IOPC unable to confirm if it employs Post Office investigators

IOPC unable to confirm if it employs Post Office investigators

WATCH HERE: Payments to Post Office scandal victims have slowed down, says ex-postmaster

GB News
Charlie Peters

By Charlie Peters

Published: 20/02/2024

- 16:44

Updated: 20/02/2024

- 17:03

Police conduct office says it does not hold ‘reliable information’ about career history

The police watchdog is unable to confirm how many of its investigators previously worked at the Post Office in the same role during the Horizon scandal, GB News can reveal.

The Independent Office for Police Conduct said it did not “hold comprehensive or reliable information” about its investigators.

Responding to a freedom of information request, the IOPC said that it collected and published information about the policing background of employees, but it could not say how many of its staff had worked as investigators for the Post Office between 2000 and 2015.

During that period, at least 900 subpostmasters were subjected to bogus convictions of theft, fraud and false accounting due to dodgy data collected from Horizon software.

Post Office and Stephen Bradshaw

IOPC says it does not hold ‘reliable information’ about career history


Some 700 of these prosecutions were conducted by the Post Office, with support from its investigators.

At last month’s Post Office inquiry in central London, former investigator Stephen Bradshaw denied that he and colleagues behaved like “mafia gangsters” with subpostmasters.

Bradshaw denied using intimidation tactics or deliberately misleading subpostmasters.

More recently, Henry Staunton, the Post Office chair who was ousted after the scandal emerged, said that its investigators are known as “the untouchables” at the organisation.

Fujitsu office

Fujitsu has apologised to postmasters wrongfully convicted due to flaws in its Horizon IT software


A serving Met Police officer, speaking on condition of anonymity, told GB News that they feared those “untouchables” might now be pursuing cops.

“The IOPC doesn’t have many home-grown investigators, they’re reliant on recruiting investigators from other organisations.

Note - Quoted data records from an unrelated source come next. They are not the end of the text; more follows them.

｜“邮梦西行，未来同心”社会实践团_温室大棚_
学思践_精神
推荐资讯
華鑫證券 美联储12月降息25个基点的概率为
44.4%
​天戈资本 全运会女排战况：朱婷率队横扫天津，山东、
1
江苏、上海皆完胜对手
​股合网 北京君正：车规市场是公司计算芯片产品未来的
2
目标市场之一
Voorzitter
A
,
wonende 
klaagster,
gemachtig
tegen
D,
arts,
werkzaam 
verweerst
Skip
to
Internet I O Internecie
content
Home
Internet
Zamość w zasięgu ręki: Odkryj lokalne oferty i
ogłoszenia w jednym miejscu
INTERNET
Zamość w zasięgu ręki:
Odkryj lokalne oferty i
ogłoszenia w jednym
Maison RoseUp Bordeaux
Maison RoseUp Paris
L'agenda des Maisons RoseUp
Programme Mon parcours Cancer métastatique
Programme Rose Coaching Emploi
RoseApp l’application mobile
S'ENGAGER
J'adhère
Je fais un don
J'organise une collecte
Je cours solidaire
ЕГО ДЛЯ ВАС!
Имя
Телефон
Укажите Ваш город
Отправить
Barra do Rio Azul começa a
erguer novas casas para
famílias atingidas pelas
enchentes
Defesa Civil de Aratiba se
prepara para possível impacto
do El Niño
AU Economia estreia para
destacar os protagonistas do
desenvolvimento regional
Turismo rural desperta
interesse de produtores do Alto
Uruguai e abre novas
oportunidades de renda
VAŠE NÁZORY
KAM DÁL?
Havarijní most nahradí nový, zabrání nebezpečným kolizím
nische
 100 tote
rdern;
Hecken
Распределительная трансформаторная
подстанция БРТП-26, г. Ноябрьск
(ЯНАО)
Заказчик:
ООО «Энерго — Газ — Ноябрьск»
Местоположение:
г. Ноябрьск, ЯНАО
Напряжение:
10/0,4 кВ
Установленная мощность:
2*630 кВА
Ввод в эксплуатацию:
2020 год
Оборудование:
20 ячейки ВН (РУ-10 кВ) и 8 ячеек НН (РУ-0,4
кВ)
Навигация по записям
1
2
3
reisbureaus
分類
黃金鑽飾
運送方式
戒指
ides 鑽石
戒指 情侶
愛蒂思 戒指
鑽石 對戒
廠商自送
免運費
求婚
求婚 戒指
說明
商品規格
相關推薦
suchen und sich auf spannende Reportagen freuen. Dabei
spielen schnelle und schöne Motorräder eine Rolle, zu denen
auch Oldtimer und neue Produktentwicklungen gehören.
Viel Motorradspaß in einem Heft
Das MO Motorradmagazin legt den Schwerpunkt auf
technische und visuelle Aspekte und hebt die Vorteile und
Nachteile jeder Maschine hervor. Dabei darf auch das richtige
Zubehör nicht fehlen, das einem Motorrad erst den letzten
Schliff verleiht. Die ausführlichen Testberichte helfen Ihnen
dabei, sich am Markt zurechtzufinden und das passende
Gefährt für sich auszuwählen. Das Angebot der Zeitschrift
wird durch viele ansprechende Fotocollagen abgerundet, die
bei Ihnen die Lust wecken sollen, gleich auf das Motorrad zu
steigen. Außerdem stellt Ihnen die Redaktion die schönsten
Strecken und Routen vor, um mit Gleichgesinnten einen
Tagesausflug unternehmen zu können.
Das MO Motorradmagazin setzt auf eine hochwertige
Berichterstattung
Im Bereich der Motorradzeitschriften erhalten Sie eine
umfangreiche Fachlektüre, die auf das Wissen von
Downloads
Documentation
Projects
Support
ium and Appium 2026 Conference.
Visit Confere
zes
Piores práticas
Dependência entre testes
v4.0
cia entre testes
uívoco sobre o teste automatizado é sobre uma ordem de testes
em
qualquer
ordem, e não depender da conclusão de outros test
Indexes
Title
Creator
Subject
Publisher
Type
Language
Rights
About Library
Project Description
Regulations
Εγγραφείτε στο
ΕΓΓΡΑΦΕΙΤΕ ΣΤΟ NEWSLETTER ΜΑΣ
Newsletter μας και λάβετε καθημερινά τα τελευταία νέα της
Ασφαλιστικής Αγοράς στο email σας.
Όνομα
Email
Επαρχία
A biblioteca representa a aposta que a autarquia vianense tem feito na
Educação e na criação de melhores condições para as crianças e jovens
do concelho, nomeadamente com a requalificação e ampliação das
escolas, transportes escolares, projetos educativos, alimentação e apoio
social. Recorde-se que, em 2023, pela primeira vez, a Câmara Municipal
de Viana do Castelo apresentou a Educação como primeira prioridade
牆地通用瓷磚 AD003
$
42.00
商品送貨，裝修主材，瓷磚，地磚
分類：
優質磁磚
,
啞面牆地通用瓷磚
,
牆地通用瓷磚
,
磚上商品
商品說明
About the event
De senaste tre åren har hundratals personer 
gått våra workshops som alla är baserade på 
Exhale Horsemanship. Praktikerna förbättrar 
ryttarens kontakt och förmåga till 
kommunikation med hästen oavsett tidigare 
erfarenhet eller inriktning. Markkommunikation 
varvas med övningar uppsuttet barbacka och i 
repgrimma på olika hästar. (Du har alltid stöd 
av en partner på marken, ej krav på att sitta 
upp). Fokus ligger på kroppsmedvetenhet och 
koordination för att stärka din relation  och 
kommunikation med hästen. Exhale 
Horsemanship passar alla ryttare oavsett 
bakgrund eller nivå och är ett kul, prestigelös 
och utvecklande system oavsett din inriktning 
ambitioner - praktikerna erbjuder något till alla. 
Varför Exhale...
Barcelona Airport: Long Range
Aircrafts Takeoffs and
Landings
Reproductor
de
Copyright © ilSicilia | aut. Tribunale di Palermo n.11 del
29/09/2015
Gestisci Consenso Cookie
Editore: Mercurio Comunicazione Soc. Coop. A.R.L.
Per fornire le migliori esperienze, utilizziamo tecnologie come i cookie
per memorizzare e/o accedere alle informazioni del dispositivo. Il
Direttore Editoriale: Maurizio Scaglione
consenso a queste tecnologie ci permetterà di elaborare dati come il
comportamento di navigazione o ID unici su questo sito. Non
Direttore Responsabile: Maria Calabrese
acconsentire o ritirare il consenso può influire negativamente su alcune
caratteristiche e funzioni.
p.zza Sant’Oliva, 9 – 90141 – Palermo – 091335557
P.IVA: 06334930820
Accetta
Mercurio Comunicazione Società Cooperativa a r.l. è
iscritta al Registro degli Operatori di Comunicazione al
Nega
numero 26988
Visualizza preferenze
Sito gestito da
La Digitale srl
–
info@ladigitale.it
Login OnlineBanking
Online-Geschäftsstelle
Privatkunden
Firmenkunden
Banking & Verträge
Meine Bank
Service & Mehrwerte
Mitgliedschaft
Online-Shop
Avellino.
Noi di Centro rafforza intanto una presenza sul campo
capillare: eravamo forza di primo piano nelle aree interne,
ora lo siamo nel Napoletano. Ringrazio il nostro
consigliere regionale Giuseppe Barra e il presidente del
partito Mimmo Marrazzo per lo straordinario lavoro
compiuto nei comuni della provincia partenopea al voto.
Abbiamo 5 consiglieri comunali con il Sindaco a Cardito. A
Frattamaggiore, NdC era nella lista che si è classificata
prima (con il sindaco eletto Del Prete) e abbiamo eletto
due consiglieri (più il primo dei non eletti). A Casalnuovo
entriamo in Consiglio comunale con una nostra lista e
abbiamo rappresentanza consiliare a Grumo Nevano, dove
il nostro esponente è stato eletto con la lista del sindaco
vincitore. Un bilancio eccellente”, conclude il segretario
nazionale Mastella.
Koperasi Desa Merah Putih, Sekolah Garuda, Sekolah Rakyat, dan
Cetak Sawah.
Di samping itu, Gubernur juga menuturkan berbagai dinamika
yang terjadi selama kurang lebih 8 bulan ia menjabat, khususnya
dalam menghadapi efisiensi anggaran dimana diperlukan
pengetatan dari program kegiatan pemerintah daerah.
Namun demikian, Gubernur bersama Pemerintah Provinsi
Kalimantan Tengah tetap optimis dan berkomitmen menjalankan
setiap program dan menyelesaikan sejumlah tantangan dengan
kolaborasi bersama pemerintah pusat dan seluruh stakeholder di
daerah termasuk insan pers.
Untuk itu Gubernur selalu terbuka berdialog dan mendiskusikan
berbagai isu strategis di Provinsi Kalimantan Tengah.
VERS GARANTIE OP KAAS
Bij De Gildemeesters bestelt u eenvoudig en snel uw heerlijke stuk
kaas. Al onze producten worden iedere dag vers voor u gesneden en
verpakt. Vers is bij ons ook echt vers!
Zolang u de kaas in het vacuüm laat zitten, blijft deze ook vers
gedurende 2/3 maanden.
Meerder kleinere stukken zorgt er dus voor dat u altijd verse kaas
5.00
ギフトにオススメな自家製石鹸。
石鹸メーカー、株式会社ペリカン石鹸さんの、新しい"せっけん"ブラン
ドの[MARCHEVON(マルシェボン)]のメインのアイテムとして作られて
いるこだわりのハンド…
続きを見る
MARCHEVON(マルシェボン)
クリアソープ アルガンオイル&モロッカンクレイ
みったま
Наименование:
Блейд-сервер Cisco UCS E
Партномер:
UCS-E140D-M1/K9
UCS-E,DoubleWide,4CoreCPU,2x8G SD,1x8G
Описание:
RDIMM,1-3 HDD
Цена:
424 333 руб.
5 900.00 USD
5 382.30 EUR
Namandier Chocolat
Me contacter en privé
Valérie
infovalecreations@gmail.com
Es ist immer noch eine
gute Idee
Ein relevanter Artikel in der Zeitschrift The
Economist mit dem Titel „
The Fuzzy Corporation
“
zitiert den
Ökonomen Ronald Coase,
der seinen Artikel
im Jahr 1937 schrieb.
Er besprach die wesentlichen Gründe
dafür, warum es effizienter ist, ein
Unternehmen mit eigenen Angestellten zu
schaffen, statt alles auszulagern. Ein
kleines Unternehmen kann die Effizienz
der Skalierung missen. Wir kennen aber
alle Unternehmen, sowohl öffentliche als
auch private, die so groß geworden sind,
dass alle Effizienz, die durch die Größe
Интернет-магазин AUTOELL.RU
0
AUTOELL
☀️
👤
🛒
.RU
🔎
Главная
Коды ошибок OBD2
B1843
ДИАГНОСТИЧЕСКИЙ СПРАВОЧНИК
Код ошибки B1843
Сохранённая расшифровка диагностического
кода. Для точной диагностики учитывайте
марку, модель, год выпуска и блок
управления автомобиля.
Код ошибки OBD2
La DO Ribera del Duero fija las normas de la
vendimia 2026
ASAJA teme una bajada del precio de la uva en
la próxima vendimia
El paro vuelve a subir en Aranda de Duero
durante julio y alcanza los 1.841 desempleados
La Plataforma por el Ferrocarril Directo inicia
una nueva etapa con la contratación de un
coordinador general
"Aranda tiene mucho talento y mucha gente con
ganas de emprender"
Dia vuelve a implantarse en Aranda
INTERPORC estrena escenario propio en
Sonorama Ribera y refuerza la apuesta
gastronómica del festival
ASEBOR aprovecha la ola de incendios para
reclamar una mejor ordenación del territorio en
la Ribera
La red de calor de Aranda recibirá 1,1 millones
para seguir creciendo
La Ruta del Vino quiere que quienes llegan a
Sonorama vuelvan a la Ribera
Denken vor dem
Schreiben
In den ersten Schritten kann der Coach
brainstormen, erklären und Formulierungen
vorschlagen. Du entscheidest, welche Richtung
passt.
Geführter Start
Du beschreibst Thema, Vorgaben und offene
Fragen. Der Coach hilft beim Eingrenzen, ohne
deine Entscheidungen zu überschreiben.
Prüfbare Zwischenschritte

“They keep track of the number of former police officers they employ because they think that number has a bearing on their independence and public confidence.”

They added: “But the IOPC apparently has taken no steps to identify whether it employs any of the people involved in perpetrating what the Criminal Cases Review Commission called ‘the most widespread miscarriage of justice’ it had ever seen, and that it ‘represents the biggest single series of wrongful convictions in British legal history’.”

Stephen Bradshaw speaking at last month\u2019s Post Office inquiry

Former investigator Stephen Bradshaw speaking at last month’s Post Office inquiry


They continued: “The fact that the IOPC has made no effort to ensure it does not employ any of them speaks volumes about its attitude and the importance it places on ensuring its staff are up to the job.”

The IOPC and its forebear the Independent Police Complaints Commission have faced public criticism in recent years for pursuing misconduct charges in controversial circumstances.

In 2017, an investigator was suspended amid “procedural shortfalls” in the pursuit of an officer it had accused of racism. The case collapsed when the commission offered no proof.

Last year, the watchdog withdrew gross misconduct proceedings it brought against an armed officer in 2021 after they crashed while racing to the scene of the Streatham terror attack.

A Met Police commander said the dropped proceedings, over two years after they were launched, were a “huge relief” for the officer and that it was “great news to receive.”

GB News has contacted the IOPC for comment.